By far, mood swings are one of the most common symptoms of menopause, plaguing women throughout their transitioning years. Although symptoms of mood swings are often self-explanatory, women may feel the need for more concrete information about signs they can use to diagnose the condition.
Continue reading to learn more about the common signs of mood swings so that you can be more in-tune with your body.
Reproductive Hormonal Imbalance
Reproductive hormones have a strong influence on women's moods, and research has shown that fluctuating estrogen levels cause women to be at a higher risk of developing mood disorders and depression. Consequently, supplementing estrogen in women who are passing through menopause or postmenopausal serves as a treatment regimen for mood disturbances.
High Levels of Thyroid Hormones
Also, overproduction of thyroid hormones - as is characteristic of hyperthyroidism - can cause women to suffer from mood swings, anxiety, and irritability. Hyperthyroidism can also lead to sleeping troubles, hair loss, weight fluctuations, and more, further aggravating poor mood. If you suspect thyroid disease, have a blood test performed to measure TSH, T3, and T4 hormones, or as seen necessary by your doctor.

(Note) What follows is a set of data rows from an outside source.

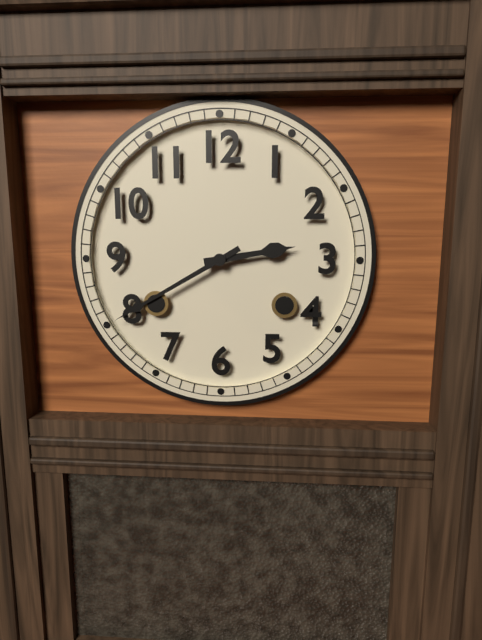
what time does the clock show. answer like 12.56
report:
2.40
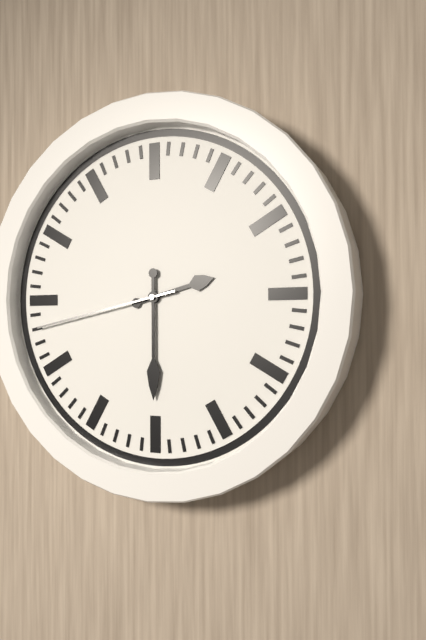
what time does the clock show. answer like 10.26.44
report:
2.30.43
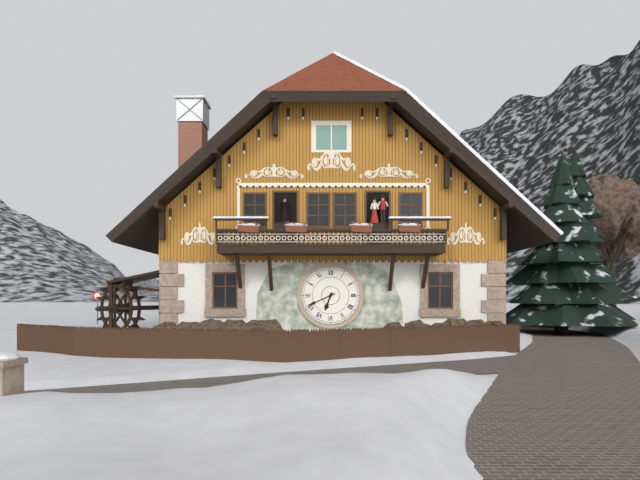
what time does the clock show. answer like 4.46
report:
6.41
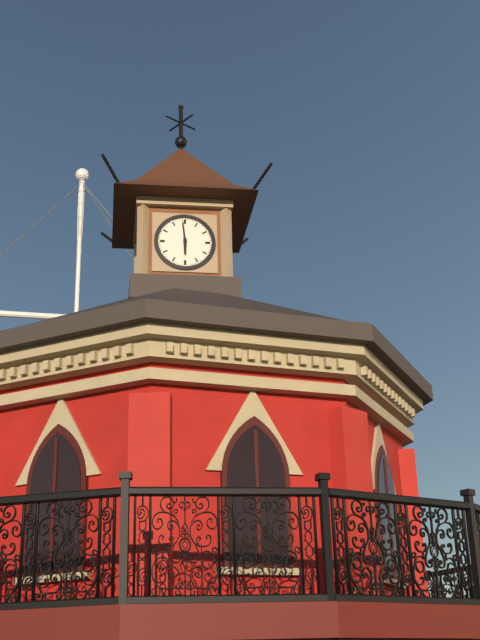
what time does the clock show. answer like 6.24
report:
5.59
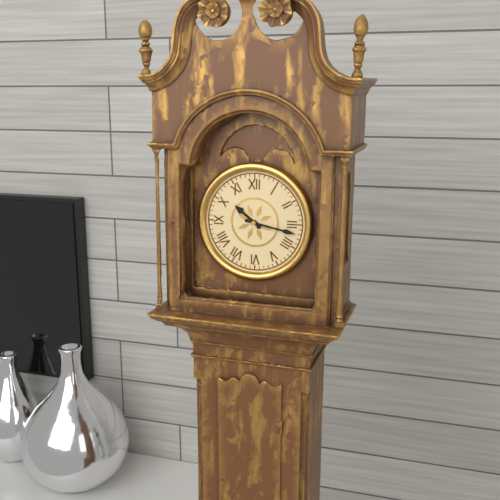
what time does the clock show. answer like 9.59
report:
10.17
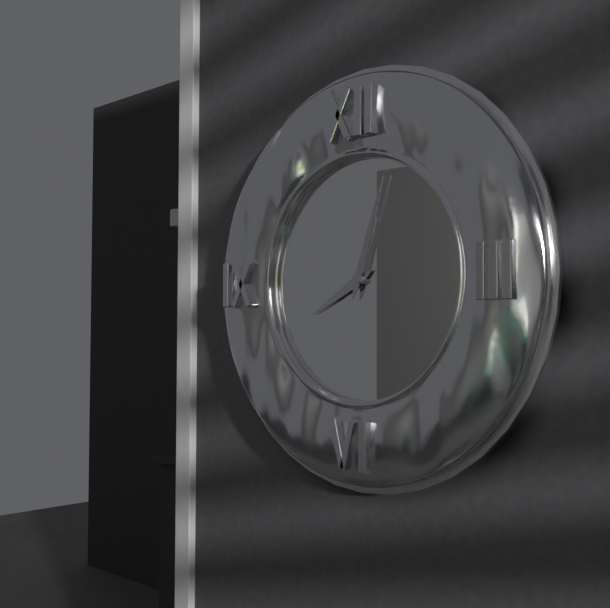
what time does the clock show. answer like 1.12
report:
8.03
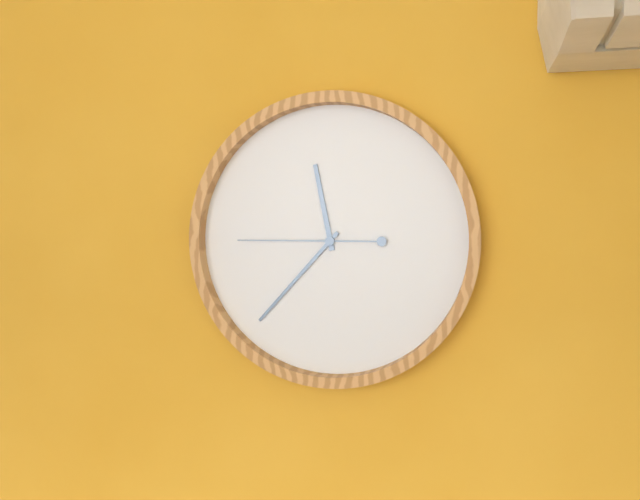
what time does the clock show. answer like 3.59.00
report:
11.37.45
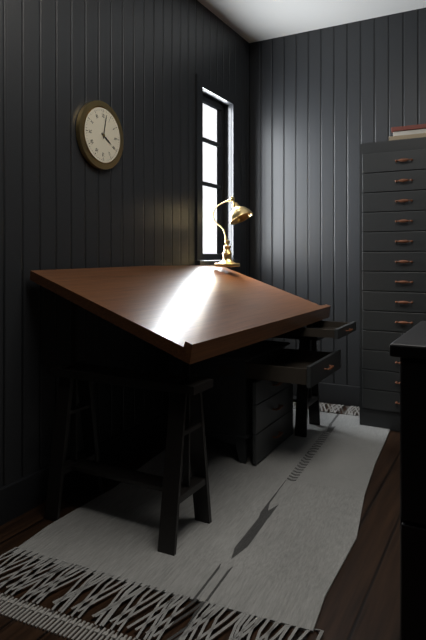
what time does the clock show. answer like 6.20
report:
4.02
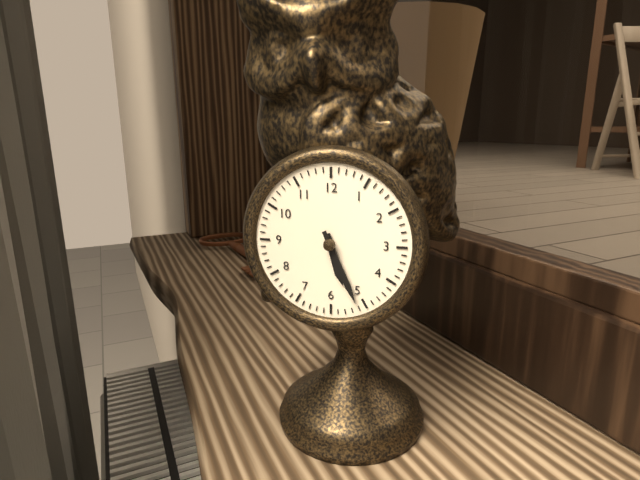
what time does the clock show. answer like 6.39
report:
5.26
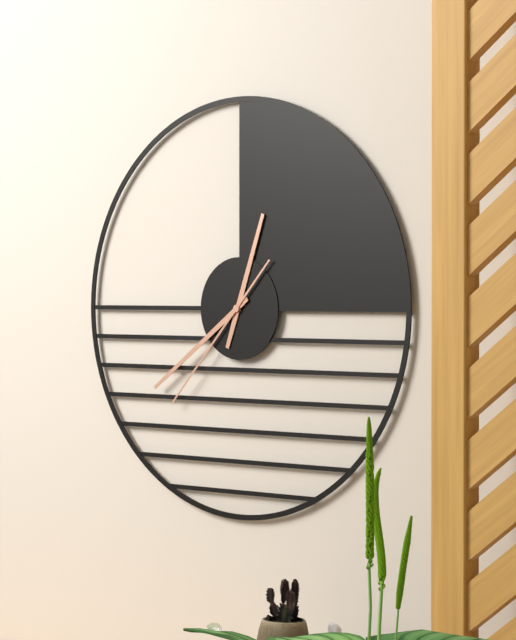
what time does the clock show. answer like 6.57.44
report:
12.39.37
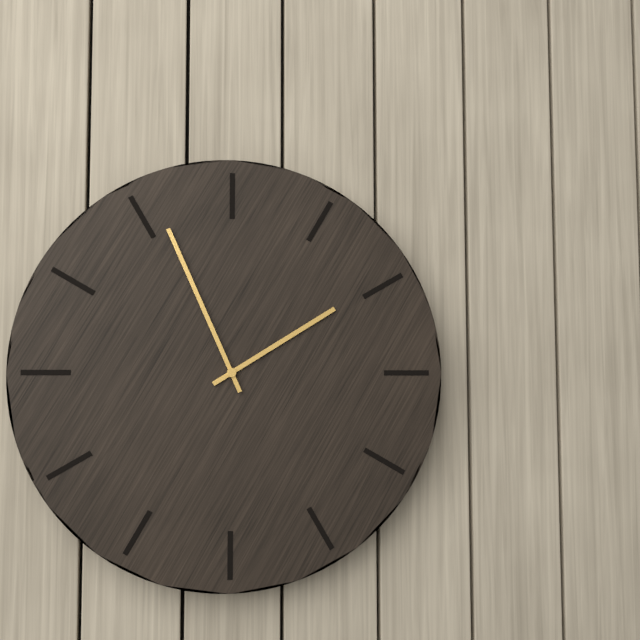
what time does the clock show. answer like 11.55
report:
1.56
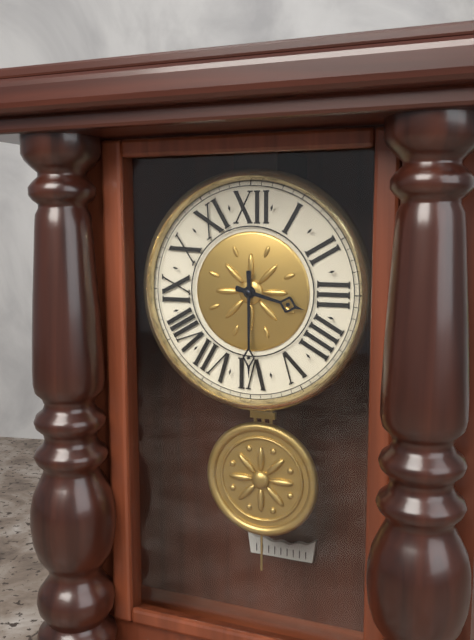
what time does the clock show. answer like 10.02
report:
3.30
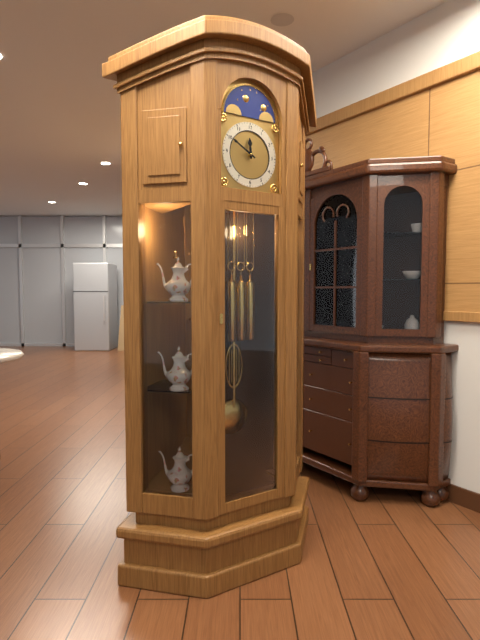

Without a doubt, the brain needs proper nourishment in order to function at its best. As such, a deficiency in necessary vitamins and minerals can trigger the occurrence of mood swings in women. Vitamins B12, D, and C in addition to the minerals magnesium and potassium are necessary for optimal mental health. Nutritional deficiencies can be resolved with a well-balanced diet or supplements, if necessary.
Signs of Underlying Mental Health Issues
Some menopausal women who are suffering from mood swings may show signs of other mental health disorders as well. For instance, episodes of extreme fluctuation from manic or depressive moods would signify bipolar disorder. Depression, on the other hand, is characterized by changes in mood with women leaning more towards extended periods of feeling down and lack of interest in common hobbies. Mental health issues should be properly evaluated and treated by a licensed specialist.
High Cortisol Levels
Cortisol is a steroid hormone that serves many essential functions, most importantly controlling the body's response to stress. However, too much cortisol due to hypothalamic-pituitary-adrenal axis dysfunction or prolonged stress has been associated with a variety of severe mood changes, including depression, anxiety, and irritability. While cortisol levels can be reduced with stress-relief techniques, like meditation or breathing exercises, their more serious causes might have to be treated with conventional medicine.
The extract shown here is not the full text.